Boutique business hotel Publica, one of the first of its kind in Israel, opened in Herzliya by hotel chain Isrotel, is hoping to capitalize on the mixing of business and pleasure with aesthetics worthy of an Instagram post.
“No hotel has our concept. It’s either business or vacation; this is a combination of the two,” said Ofer Agami, Publica’s CEO.
Herzilya has long been part of Israel’s “Silicon Wadi,” so dubbed thanks to the number of hi-tech companies based in the town just north of Tel Aviv, including Hewlett-Packard, IBM, and Microsoft. Tech office parks surround this beachfront town.
Set amid one of these office parks of glass high-rises and chain restaurants on a busy street, Publica Isrotel’s modern but plain glass-and-stone exterior barely hints at what’s inside: chic, velvet sofas, brass lighting, tufted leather, navy blue walls, dark wood floors, and unique, colorful photography, paintings, and sculpture.
While Publica Isrotel has already hosted guests from Europe and China, the boutique hotel, which is part of Marriott’s 153-member Autograph Collection, is looking to appeal to the business techie of Silicon Valley.
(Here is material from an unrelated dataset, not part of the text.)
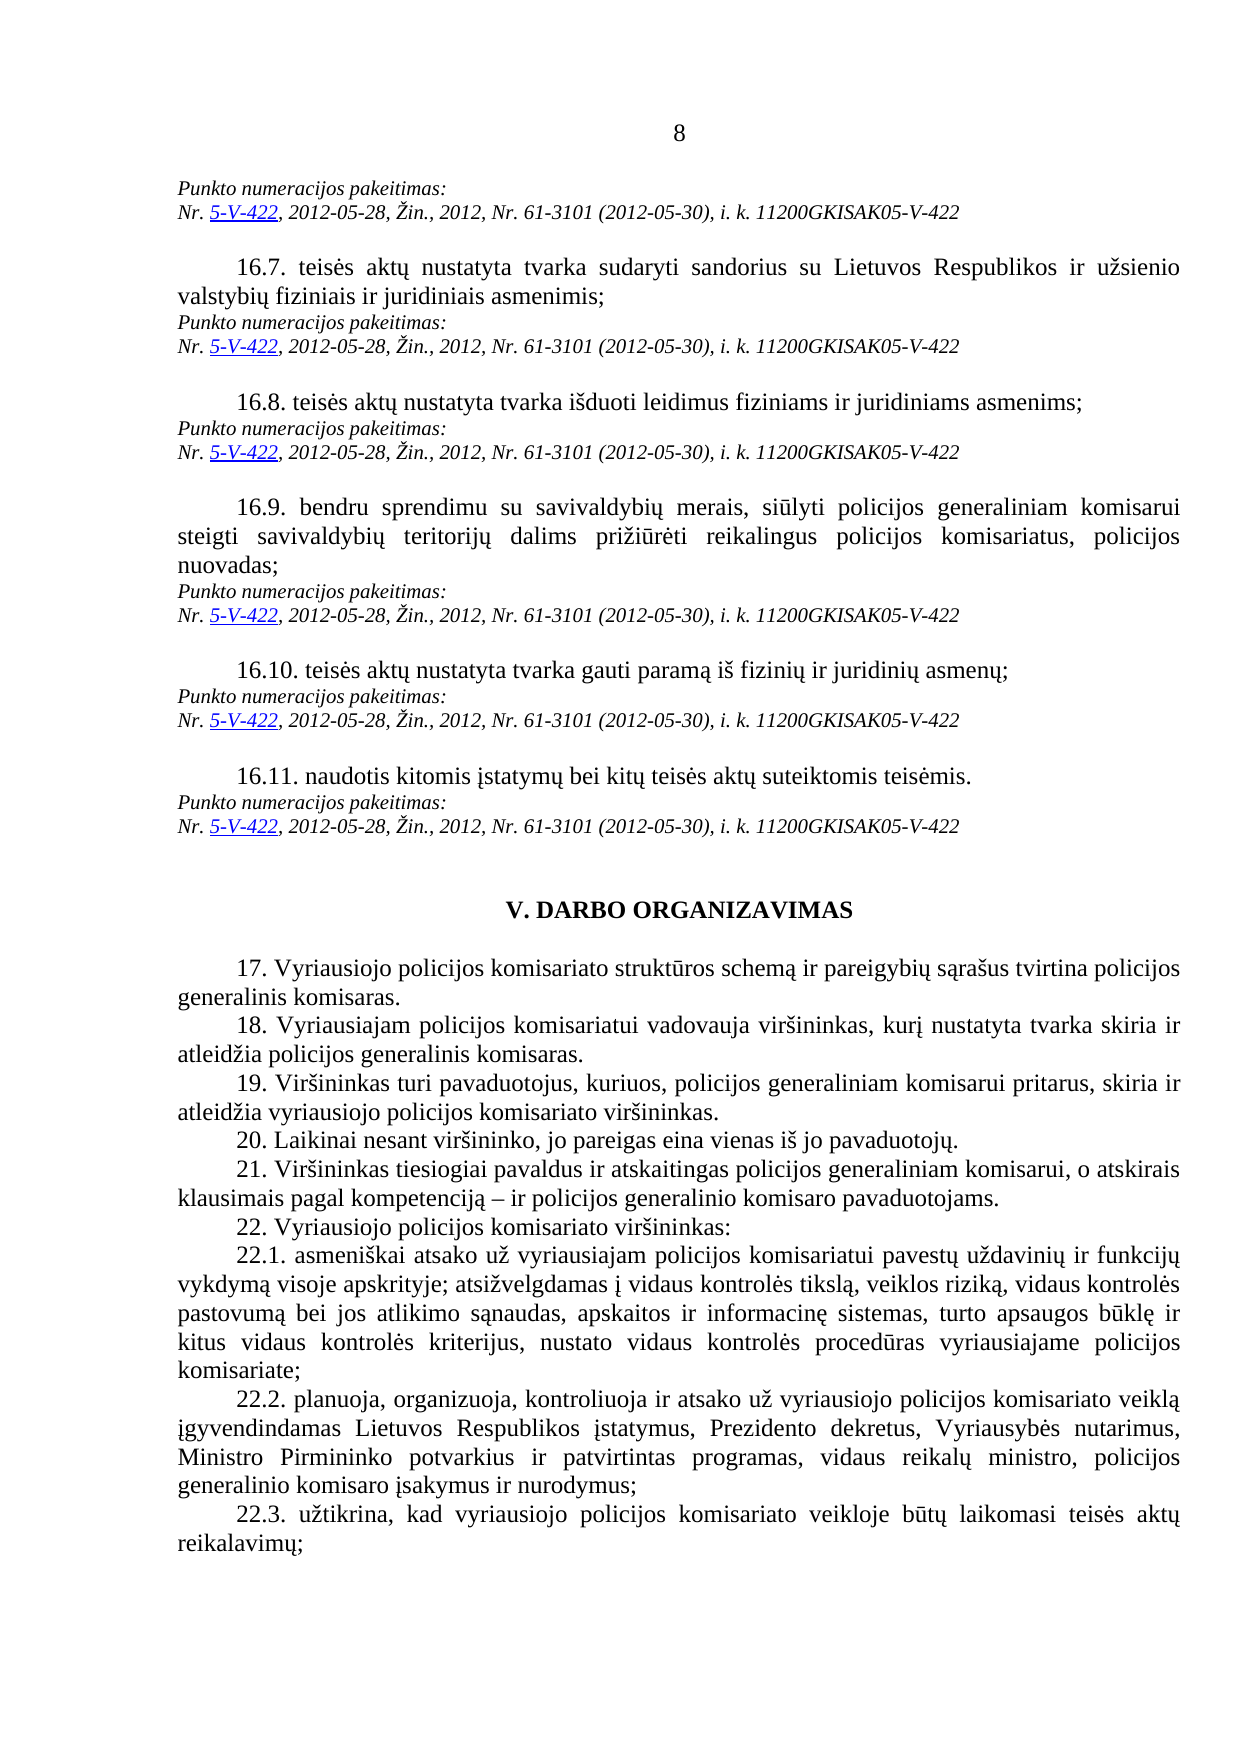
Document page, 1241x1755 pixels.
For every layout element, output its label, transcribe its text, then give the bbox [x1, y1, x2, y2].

The average age of visitors is 40, said Eilat, and the prices are “reasonable,” at around $95 (about NIS 335) a night for a queen room with a sea view. (In comparison, the Isrotel’s other new hotel, Jerusalem’s Orient, costs about $500 (nearly NIS 1,760) per room.)
The 159-room hotel, which opened two months ago, is catering to consumers with a curated design sense, with amenities that those with a millennial’s expectations might like.
The hotel’s office space offers draft beer and large, communal tables, cultivating a WeWork vibe refined by the velvet sofas, and pop art featuring Mickey Mouse that is reminiscent of Icelandic artist Erró. But guests can be found, laptops and iPads open, working throughout the entire hotel — including the bar, dining area and lobby — something more and more common in today’s mobile business environment.
Boasting a spacious rooftop pool with plenty of plush orange sofas and black-and-white striped umbrellas, Publica Isrotel also has a large, upscale gym with a spinning room and studio. Guests can drop into a class during their stay, a perk that keeps with the millennial embrace of health and wellness. Once a week, a French-Taiwanese, India-certified yoga instructor teaches on the rooftop pool, and a boxing area is planned for the middle of the airy gym.
Both the pool and gym are open to the public, in an attempt not only to make extra income, but to promote socialization between locals and visitors, said hotel reps. The gym will open to the public in earnest on November 16.
The moody, chic vibe carries to the rooms, which have dark wood floors and walls, floor-to-ceiling windows, colorful rugs, and more tufted leather. The closet offers enough shelf and drawers for a business traveler’s week-long stay, and a safe and mini fridge provide added security and homeliness, respectively.
But WiFi in the bedrooms is spotty, perhaps a reason to venture to the other parts of the hotel.
Meanwhile, a selfie is waiting to be snapped in the marble and glass bathroom, with a shower door that reads as if scrawled with a finger in steam, “you’ll always be in my heart.”
The concrete, industrial gym includes neon signs, and a vintage basketball hoop and leather gymnastics pommel. Even the public marble-and-brass bathrooms include a jar of vibrant gumballs and a gallery wall of Instagram photos from a local artist.
While dinner service was heavy, featuring pastas and heavily dressed salads, dessert was a standout. The 150-shekel ($43) breakfast was lavish. Pastries, mini desserts such as tiramisu and cheesecake, individual pots of mushroom polenta, shakshuka, sweet avocado dip with wontons, semi-soft and hard cheeses, and fresh juices were all delicious, neatly displayed on a wall of navy cabinet shelves and best enjoyed al fresco in the lush potted-tree-filled patio.
If all goes well, more boutique business hotels are likely to pop up elsewhere. Hotel CEO Agami said they are hoping to expand to Tel Aviv, and eventually even outside of Israel.